# [DESCRIPTION OF THE TASK]
What lines in the records below mention "circle"? List them all.
======== DATA RECORDS ========
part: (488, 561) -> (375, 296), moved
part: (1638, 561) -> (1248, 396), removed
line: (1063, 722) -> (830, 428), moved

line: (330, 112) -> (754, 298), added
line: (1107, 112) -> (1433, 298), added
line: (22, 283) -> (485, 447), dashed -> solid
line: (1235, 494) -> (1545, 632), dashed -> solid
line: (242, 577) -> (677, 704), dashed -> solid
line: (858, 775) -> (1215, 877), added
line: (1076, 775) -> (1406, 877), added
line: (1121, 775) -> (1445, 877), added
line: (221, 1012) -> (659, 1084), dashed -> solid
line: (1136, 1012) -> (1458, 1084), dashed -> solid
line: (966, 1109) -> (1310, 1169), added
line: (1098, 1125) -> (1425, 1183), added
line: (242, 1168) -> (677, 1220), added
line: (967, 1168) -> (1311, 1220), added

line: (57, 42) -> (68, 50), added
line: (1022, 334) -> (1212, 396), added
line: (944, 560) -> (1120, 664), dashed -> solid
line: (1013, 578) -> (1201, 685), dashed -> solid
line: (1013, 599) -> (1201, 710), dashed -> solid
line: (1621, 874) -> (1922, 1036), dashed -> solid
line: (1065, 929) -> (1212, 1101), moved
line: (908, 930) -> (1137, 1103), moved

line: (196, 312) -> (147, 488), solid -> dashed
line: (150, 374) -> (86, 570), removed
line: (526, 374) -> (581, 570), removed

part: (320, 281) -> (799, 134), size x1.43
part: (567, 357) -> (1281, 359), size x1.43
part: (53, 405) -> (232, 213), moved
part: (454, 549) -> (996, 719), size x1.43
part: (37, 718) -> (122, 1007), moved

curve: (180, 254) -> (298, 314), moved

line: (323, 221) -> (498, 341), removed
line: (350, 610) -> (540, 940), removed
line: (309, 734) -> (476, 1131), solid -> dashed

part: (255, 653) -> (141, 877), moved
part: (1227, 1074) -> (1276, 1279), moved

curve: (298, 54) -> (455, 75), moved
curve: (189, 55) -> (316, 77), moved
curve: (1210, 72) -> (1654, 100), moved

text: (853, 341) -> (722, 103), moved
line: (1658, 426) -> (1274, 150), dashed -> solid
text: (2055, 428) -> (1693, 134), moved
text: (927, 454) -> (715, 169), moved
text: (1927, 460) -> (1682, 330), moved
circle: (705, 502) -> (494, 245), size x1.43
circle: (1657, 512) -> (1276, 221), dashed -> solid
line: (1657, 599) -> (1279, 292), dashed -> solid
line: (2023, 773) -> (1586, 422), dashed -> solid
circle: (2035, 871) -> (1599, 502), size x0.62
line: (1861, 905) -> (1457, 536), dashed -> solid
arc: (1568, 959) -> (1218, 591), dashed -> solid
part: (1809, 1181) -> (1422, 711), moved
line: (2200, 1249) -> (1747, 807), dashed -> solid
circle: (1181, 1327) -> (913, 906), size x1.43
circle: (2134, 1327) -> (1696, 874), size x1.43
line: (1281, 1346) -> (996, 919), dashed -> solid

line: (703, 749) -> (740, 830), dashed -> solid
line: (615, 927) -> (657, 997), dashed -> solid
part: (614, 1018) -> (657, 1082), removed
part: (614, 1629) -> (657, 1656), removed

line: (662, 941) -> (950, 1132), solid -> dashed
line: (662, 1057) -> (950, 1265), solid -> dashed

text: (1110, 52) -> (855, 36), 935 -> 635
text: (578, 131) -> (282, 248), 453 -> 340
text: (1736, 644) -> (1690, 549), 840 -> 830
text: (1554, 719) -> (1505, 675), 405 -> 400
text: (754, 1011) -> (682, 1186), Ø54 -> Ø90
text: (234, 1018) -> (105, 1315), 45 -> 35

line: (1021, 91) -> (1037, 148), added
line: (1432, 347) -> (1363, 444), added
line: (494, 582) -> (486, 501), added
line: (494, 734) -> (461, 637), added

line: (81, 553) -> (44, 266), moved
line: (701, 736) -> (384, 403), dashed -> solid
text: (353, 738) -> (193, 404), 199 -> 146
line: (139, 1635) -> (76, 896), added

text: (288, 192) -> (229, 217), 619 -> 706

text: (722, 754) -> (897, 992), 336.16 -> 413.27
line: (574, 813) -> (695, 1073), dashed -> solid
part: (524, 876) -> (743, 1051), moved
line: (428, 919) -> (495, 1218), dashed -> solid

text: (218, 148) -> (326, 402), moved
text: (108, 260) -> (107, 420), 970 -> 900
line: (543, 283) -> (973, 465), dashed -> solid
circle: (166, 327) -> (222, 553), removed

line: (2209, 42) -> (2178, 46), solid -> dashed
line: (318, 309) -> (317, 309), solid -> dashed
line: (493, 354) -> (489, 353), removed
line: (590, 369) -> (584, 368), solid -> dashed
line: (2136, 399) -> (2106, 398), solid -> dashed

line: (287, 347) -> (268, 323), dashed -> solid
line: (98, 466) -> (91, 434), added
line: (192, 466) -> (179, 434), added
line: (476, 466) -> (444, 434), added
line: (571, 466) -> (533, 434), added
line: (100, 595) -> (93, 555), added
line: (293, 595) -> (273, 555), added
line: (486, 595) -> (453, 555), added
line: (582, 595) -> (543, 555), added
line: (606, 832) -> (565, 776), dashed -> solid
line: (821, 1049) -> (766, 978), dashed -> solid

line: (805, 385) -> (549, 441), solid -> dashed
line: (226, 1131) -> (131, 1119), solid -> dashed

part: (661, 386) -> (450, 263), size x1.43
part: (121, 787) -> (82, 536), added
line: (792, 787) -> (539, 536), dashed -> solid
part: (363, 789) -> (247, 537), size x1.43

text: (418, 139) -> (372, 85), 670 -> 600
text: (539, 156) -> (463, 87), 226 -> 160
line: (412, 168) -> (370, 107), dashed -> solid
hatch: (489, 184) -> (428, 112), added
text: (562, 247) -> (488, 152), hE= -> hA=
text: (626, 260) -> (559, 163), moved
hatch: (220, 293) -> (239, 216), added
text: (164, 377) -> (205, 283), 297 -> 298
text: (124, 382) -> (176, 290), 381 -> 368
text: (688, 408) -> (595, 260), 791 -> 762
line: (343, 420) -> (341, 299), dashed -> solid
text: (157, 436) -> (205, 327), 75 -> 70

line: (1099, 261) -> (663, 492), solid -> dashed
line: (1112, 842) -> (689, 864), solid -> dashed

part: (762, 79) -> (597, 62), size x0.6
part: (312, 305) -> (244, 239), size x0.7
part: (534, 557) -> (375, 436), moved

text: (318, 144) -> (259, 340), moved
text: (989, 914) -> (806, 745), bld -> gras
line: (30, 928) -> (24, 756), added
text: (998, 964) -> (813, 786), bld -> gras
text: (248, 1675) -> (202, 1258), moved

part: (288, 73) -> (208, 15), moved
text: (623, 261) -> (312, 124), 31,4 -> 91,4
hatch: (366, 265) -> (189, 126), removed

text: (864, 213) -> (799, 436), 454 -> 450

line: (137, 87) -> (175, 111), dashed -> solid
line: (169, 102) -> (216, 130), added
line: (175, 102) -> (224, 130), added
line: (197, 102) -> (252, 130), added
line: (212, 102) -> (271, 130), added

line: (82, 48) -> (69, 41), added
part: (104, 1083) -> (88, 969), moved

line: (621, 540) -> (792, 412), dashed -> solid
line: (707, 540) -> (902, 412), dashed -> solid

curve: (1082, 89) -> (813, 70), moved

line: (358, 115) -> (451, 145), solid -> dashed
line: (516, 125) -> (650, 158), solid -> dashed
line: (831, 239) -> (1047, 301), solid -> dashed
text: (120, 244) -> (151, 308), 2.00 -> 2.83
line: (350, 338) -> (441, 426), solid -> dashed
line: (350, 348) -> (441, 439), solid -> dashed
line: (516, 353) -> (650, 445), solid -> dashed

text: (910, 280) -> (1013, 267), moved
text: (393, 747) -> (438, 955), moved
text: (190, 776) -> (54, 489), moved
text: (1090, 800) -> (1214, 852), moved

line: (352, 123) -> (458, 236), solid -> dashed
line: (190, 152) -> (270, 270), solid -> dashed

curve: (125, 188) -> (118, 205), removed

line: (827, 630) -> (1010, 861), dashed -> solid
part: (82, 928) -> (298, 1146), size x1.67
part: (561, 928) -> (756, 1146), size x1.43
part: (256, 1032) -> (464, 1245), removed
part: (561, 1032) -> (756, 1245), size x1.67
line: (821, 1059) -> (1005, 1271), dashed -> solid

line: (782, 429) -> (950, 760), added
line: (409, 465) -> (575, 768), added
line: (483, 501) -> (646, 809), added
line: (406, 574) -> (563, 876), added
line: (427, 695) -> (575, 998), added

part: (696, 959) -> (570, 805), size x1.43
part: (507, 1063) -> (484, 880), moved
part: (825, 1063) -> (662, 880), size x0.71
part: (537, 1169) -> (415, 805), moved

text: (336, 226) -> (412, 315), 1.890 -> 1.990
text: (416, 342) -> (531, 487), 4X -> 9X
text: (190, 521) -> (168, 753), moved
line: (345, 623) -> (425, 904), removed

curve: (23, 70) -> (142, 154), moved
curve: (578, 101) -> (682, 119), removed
========
# [EXPECTED ANSWER]
circle: (705, 502) -> (494, 245), size x1.43
circle: (1657, 512) -> (1276, 221), dashed -> solid
circle: (2035, 871) -> (1599, 502), size x0.62
circle: (1181, 1327) -> (913, 906), size x1.43
circle: (2134, 1327) -> (1696, 874), size x1.43
circle: (166, 327) -> (222, 553), removed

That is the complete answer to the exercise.